The fact is that they don’t.
They’ll want your organisation to make a positive difference. But they have their own day to day pressures.
So why not spend more time thinking about how you can help them – and use this as a quid pro quo to get them on board with your campaign.
Tip 4: Tell a story
Influencing externally requires you to tell a story.
As a result, campaigners spend a lot of time working on their elevator pitches and propositions, so that their emails to supporters or their press releases or their meetings with MPs get the result they want.
Do we go to the same effort when convincing our colleagues of why they should get involved with or support our campaign?
Or do we fall into the trap of thinking that they should already understand the problem that we face.
Or that they should already be aware of the solution that we’re proposing.
Or that they should already be reading the same newspaper reports that we’re pouring over on a daily basis – and as a result already know and understand the political situation that we’re trying to influence.
Campaigners often expect far too much of colleagues who – as I’ve said – have their own focus and preoccupations that may appear to be far removed from our day to day campaigning.
To tackle this and to win them over requires us to tell our colleagues a story.
To set out why we’re campaigning, what we want and how we’re going to achieve change.
To explain why it’s important for the whole organisation.
And why it should be important for them.
Sometimes this story harks back to the heritage of the organisation – explaining why and how this is part of a long tradition of transformational change that we’ve all been part of.
Sometimes this story points to a new organisational strategy.

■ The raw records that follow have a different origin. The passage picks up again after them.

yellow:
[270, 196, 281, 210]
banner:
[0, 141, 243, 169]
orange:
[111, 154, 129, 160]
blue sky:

Where you can explain how the campaign exactly fits with the new direction that the Chief Exec or Board is setting for the organisation.
The story needs to be simple.
And you need to keep repeating it.
Tip 5: Have a plan
Ah, campaign planning.
Is there anything better in life?
Time spent with a team of campaigners, working on a whiteboard and working through different potential theories of change.
Drafting campaign strategy documents with clear objectives.
Pulling together a compelling summary of your strategic approach – on one page!
Setting out the different phases of your campaign, so that you can get from here to there.
A good campaign strategy and plan takes time to devise.
It’s rarely something that you can do alone.
You need to bounce it off others. You need help to test your assumptions.
It’s a living document that you have to revise when you find that your initial theory of change was wrong.
Or when something significant happens, like a change of Minister.
But how much do campaigners ever think about their plan for influencing internally?
I’m not suggesting that it needs to be as rigorous a process as the one that you’ll go through for your actual campaign – but as the old saying goes “fail to plan, plan to fail”.
By working through tips 1 to 4, campaigners should have enough of an idea to build a plan to win over other teams or their chief exec.
And it’s vital that they do.
As I look around, I see too many organisations where campaigning has been pushed into a corner.
Where it has got stuck due to a lack of internal support.
Or where senior leaders are not visibly out there the case for change.
This is why it’s great to see the Sheila McKechnie Foundation (disclaimer: I’m a trustee!) holding a masterclass on 3rd December on how campaigners can influence internally.
You’ll get to hear from Anna Bird at Scope, who have done so much to get the whole organisation behind their agenda for change.
And from Jonathan Ellis, who has a wealth of experience of getting other teams in influential organisations like Oxfam, the Red Cross and the Refugee Council to get behind his campaigns.
And learning from people like Anna and Jonathan – as well as from your own experiences of influencing externally – is key if campaigners are finally going to be as successful at winning over their own colleagues as they are at winning the support of the public, the media and politicians.